* start ENTRIES SHOWN *

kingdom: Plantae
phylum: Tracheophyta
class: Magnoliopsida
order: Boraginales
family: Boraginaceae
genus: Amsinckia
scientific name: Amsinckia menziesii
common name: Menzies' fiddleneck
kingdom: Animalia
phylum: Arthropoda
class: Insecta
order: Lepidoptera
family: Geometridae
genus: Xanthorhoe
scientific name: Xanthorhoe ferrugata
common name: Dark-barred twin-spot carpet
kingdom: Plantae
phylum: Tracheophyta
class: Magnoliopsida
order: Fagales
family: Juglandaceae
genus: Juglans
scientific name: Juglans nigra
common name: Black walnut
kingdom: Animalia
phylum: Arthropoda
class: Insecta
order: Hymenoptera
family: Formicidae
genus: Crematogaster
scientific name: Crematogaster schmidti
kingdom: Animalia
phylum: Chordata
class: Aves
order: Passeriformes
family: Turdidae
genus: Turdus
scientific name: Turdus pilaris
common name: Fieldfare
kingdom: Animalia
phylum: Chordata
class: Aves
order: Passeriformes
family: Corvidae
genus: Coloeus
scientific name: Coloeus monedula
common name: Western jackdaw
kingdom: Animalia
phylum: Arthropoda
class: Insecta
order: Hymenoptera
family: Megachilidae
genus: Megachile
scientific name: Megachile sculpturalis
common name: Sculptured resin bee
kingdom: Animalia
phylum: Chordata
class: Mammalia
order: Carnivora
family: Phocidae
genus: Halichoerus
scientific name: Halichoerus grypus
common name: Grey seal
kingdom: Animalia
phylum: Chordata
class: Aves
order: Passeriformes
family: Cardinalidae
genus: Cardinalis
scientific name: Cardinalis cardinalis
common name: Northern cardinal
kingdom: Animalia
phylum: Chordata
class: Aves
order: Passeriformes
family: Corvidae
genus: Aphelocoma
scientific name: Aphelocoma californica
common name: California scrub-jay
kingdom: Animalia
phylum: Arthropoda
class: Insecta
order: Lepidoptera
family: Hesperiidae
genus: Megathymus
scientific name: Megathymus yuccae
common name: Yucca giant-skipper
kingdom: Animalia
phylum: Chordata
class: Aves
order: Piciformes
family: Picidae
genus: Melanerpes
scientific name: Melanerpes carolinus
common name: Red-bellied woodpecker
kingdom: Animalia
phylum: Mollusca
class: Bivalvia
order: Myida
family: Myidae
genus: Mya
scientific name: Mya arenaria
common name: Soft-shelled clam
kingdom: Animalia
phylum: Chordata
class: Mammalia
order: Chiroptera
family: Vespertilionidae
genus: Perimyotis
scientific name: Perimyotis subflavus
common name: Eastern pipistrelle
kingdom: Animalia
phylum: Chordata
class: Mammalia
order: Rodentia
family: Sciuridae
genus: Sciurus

* end ENTRIES SHOWN *

### EXERCISE AIM
Recast the rows as a two-column CSV with the headers "field" and "value", one line per row, putting each row's text and its answer in their own quoted field and turning any line breaks into spaces. Begin at the row that has "scientific name: Melanerpes carolinus" and go through the last row.

### OUTPUT FOR THIS EXERCISE
field,value
"scientific name:","Melanerpes carolinus"
"common name:","Red-bellied woodpecker"
"kingdom:","Animalia"
"phylum:","Mollusca"
"class:","Bivalvia"
"order:","Myida"
"family:","Myidae"
"genus:","Mya"
"scientific name:","Mya arenaria"
"common name:","Soft-shelled clam"
"kingdom:","Animalia"
"phylum:","Chordata"
"class:","Mammalia"
"order:","Chiroptera"
"family:","Vespertilionidae"
"genus:","Perimyotis"
"scientific name:","Perimyotis subflavus"
"common name:","Eastern pipistrelle"
"kingdom:","Animalia"
"phylum:","Chordata"
"class:","Mammalia"
"order:","Rodentia"
"family:","Sciuridae"
"genus:","Sciurus"